Я был невесел, неспокоен и, что хуже всего, ничем не занят, даже когда работал, потому что для работы мне хватало того излишка душевных и умственных сил, который и в пору отрочества я нимало не ценил. Уже тогда у меня появились две-три странные привычки: я был помешан на сопоставлениях и на датах. Смысл первого из этих пристрастий состоял в том, что я сравнивал между собою прожитые дни, хотя все они протекали одинаково, без сколько-нибудь памятных событий, от которых становились бы лучше или хуже; я сравнивал их и разбирал по достоинству. Единственным же мерилом достоинства этих долгих дней, заполненных безнадежной скукой, была убывающая либо нарастающая напряженность всех проявлений жизни, которые я ощущал в себе. Если при каких-либо обстоятельствах я замечал, что мои способности, ощущения, память обрели большую остроту, что сознание мое, если можно так выразиться, обогатилось новыми оттенками, стало восприимчивее, если выдавался момент, когда я с особой напряженностью был сосредоточен в себе самом или с особой нежностью раскрывался навстречу внешнему миру, – такой день следовало запомнить навсегда. Отсюда еще одно пристрастие – к датам, к шифру, к символам, к иероглифам, образчики которых вы можете видеть здесь, как и в других местах, где я ощутил необходимость запечатлеть память о моменте полноты или восторга бытия. В остальное время дни мои текли вяло и равнодушно, приводя мне на память отмели, которые открываются на дне моря при каждом отливе, словно символизируя затухающую жизнь.
Такое чередование было очень похоже на вспышки и угасание огней проблескового маяка, и я неустанно ждал какого-то неведомого прозрения, как ждал бы нового сигнала.
То, что я рассказал вам в немногих словах, – всего лишь весьма краткий очерк долгих, тайных и разнообразных мучений. Тогда я не знал еще книг, в которых эти явления, самопроизвольно завладевающие душою, излагаются в поэтической либо драматической форме; и позже, когда я эти книги прочел, то пожалел лишь об одном – о том, что мой собственный опыт был всего-навсего повторением, быть может, пародийно жалким, того, что до меня уже испытали великие души.
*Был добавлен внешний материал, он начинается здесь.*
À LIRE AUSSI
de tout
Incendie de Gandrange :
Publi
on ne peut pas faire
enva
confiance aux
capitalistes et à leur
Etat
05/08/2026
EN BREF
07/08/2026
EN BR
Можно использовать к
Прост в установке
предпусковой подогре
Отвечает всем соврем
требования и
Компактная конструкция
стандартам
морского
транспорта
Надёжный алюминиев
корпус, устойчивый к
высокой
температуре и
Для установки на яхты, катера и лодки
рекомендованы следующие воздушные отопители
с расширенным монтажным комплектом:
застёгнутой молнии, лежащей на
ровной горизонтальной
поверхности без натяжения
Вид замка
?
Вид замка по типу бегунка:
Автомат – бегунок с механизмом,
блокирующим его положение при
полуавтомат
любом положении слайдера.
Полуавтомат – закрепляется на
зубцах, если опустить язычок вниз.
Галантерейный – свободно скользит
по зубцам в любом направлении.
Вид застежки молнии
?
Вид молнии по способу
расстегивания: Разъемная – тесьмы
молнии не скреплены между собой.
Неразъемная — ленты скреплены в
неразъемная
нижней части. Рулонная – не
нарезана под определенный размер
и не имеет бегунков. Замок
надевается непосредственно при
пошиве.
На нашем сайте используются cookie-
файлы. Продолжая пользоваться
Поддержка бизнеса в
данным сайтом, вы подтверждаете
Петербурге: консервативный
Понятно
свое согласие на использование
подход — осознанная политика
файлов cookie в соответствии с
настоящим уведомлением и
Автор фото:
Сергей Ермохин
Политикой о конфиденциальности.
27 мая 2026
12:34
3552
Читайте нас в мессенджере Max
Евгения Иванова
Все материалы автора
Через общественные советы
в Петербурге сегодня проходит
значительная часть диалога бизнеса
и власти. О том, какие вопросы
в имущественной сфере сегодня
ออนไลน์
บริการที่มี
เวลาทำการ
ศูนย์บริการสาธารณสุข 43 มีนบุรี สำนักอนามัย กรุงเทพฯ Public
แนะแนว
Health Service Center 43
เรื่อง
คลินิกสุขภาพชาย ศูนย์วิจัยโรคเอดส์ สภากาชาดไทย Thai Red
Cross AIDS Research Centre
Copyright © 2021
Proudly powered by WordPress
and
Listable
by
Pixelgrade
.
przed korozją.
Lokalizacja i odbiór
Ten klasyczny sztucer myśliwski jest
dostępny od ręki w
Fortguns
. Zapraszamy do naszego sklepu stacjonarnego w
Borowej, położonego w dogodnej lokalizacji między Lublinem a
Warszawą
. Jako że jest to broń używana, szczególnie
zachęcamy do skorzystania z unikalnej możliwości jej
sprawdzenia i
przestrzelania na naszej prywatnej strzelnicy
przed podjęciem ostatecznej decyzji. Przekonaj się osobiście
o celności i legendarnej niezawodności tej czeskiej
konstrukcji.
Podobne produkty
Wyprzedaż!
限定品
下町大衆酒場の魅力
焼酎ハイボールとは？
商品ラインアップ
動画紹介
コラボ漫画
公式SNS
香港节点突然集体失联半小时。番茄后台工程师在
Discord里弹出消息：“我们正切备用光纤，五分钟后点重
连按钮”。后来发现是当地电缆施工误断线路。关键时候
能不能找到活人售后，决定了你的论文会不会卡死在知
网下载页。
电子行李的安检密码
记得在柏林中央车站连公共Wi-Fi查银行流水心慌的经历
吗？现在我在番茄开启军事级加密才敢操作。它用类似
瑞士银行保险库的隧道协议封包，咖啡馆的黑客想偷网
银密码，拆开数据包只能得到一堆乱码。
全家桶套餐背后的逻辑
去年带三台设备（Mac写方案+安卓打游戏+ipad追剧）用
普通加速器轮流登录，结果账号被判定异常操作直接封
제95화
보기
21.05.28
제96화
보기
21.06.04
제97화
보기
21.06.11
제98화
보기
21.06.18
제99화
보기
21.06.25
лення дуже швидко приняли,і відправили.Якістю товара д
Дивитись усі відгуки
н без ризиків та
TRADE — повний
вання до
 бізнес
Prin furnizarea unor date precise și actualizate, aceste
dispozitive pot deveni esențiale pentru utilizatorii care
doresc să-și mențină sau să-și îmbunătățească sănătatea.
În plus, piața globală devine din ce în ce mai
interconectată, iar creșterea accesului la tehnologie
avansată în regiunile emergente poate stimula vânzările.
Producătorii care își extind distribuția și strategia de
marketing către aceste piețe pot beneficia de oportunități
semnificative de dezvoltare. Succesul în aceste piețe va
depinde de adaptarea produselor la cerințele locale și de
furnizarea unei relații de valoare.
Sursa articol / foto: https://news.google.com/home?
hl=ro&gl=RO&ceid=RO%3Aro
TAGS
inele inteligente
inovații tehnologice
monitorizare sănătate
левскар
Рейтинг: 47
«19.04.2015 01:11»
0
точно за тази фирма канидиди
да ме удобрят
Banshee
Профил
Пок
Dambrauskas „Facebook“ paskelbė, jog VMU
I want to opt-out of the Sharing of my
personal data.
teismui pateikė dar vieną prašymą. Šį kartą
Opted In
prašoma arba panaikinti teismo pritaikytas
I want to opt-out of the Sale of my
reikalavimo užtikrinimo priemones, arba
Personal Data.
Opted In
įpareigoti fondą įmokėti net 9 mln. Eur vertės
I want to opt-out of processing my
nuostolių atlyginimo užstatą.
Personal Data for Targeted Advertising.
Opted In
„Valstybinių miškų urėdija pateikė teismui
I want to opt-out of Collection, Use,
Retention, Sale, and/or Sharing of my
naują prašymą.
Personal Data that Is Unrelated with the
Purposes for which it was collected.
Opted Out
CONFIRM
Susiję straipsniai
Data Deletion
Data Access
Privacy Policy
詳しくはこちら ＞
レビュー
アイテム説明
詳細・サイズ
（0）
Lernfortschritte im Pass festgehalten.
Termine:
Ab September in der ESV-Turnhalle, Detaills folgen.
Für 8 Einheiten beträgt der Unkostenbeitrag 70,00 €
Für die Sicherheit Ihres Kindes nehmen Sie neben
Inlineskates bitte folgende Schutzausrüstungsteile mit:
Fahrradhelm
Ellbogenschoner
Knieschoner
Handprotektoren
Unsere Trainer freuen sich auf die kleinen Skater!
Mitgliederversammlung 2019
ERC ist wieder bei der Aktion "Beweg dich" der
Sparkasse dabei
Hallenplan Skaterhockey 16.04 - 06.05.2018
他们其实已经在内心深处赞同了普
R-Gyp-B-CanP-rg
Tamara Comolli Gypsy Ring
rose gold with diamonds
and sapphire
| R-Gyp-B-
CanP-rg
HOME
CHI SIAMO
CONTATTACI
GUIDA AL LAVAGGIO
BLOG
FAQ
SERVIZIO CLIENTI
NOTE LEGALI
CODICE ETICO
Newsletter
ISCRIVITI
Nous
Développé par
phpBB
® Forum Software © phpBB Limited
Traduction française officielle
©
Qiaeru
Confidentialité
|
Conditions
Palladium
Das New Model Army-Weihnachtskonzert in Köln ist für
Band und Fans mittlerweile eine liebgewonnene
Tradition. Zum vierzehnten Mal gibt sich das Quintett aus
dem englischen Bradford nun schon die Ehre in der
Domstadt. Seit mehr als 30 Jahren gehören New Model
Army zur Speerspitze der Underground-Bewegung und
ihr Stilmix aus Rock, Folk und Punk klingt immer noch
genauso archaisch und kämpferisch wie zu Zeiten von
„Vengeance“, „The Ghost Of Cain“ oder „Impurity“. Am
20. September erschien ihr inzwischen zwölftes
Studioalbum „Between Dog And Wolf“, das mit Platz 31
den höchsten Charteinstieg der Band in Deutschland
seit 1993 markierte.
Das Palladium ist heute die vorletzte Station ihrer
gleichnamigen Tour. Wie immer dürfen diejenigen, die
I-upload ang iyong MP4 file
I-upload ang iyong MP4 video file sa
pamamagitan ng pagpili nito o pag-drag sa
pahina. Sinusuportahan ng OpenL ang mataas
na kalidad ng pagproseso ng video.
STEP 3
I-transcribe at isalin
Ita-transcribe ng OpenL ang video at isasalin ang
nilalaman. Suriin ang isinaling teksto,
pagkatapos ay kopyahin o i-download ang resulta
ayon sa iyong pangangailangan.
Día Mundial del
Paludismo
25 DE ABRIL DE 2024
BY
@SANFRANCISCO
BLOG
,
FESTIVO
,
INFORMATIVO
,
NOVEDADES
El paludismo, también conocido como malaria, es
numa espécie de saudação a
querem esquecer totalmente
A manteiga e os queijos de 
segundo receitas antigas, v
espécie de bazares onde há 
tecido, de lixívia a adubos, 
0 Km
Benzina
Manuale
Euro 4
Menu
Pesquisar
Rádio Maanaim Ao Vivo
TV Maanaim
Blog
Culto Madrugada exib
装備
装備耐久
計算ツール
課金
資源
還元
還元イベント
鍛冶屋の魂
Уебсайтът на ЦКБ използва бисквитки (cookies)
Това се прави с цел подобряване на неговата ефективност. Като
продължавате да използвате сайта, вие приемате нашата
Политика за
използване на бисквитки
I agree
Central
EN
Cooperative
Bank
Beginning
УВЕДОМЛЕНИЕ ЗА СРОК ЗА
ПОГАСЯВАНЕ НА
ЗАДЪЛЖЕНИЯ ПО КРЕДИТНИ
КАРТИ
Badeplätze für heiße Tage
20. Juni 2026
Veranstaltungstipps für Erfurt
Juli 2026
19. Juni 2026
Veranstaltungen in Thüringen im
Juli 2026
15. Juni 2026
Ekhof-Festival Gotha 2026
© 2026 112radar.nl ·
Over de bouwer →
Их пример ничему меня не научил, их выводы – когда они приходят к каким-то выводам – не помогли мне стать на путь истинный. Зло совершилось, если можно назвать злом жестокое свойство воспринимать собственное бытие со стороны, словно театральное представление, в котором играет кто-то другой; но вступал я в жизнь, не испытывая к ней ненависти, хотя она принесла мне немало горя, и с первых шагов меня сопровождал мой преданный, мой неразлучный враг, враг поистине до гробовой доски, ибо то был я сам.
5
Так прошел целый год. Из своего городского заточения я снова увидел осень, которая покрывала деревья охрой, а пастбища – новой зеленью, и в день открытия коллежа я вернулся туда все тем же мятущимся и несчастливым существом, душа которого вперилась в самое себя, скорчившись наподобие опечаленного факира, погрузившегося в самосозерцание.
Эта постоянная привычка смотреть критически на самого себя, это неумолимое око, то дружеское, то враждебное, но всегда настороженное, словно судья, и смущающее, словно свидетель, это состояние непрерывного и нескромного наблюдения за самыми простодушными своими движениями в том возрасте, когда за собою почти не следят, – все это отдавало меня во власть то смятения, то неприкаянности, то оцепенения или возбуждения, которые прямой дорогой вели меня к кризису.